Metabolism of tea trees

In this section, I would like to introduce an interesting point of view on the substances contained in tea from trees of different age and in regards to their metabolism. It was originally written by Chinese author Isundust at the www. website. I must admit that the author possesses ample knowledge of tea trees and their functioning. In regards to tea plant cultivation, he is emphasizing factors influencing the growth such as shading, temperature, watering, soil composition, use of fertilizers, orientation, and altitude. Then he points out that as the food absorption and the metabolism is changing in humans with the age (for example that of youngsters is vigorous and that of old people is slow), the same may apply to plants, just in a different manner, and therefore substances contained in tea leaves are changing through the absorption and metabolism of the tea plant with its age.

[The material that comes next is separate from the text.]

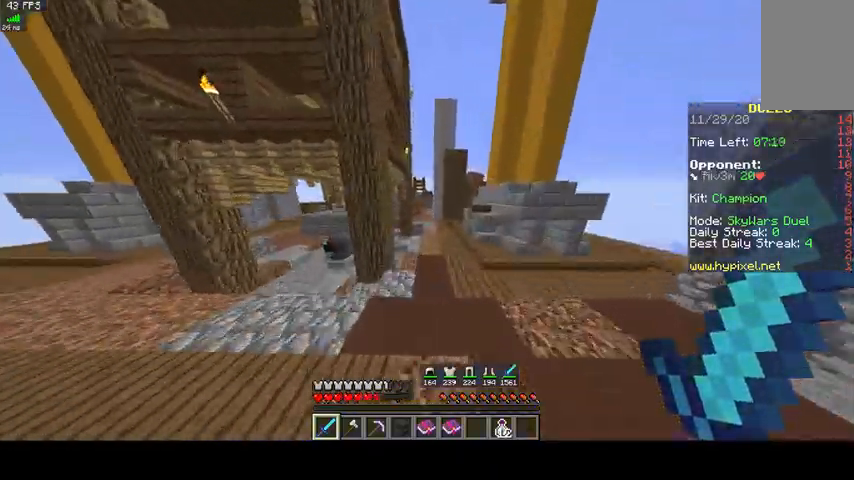
{"keys": ["space", "w"], "mouse": [], "events": []}
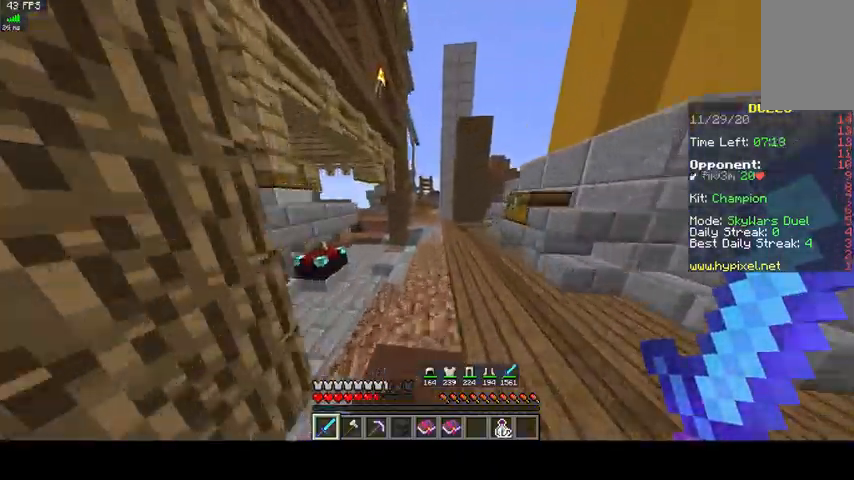
{"keys": ["space", "w"], "mouse": [], "events": []}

Tea trees aged 0-30 years have relatively vigorous nitrogen metabolism and produce a large amount of nitrogen-related products such as amino acids, proteins, tea polyphenols, etc. Therefore, tea trees that are young are fresher but less sweet.

Trees over 30 years old have obvious carbon metabolism and produce large amounts of monosaccharides (such as glucose, fructose, ribose, etc.), oligosaccharides (such as maltose, sucrose, raffinose, etc.), and polysaccharides (glycogen, starch, chitin), hyaluronic acid, hemicellulose, etc.), glycoproteins, proteoglycans and glycolipids. Therefore, the bitterness in the tea leaves is low, and the sweetness and mellowness are good.
Generally speaking, carbon metabolism and sweetness are becoming more obvious with the growing age. Since the post-fermentation of raw Pu’er tea is closely related to the sugar content of tea leaves, mature buds and older tea tree buds will age better, so some people prefer ancient tree tea and big tree tea. In fact, for tea trees over 30 years old, if the ecological environment is not bad and the number of pickings is small, then it is more difficult to distinguish trees of 30 and 50 years, and trees of 70 to 80 years.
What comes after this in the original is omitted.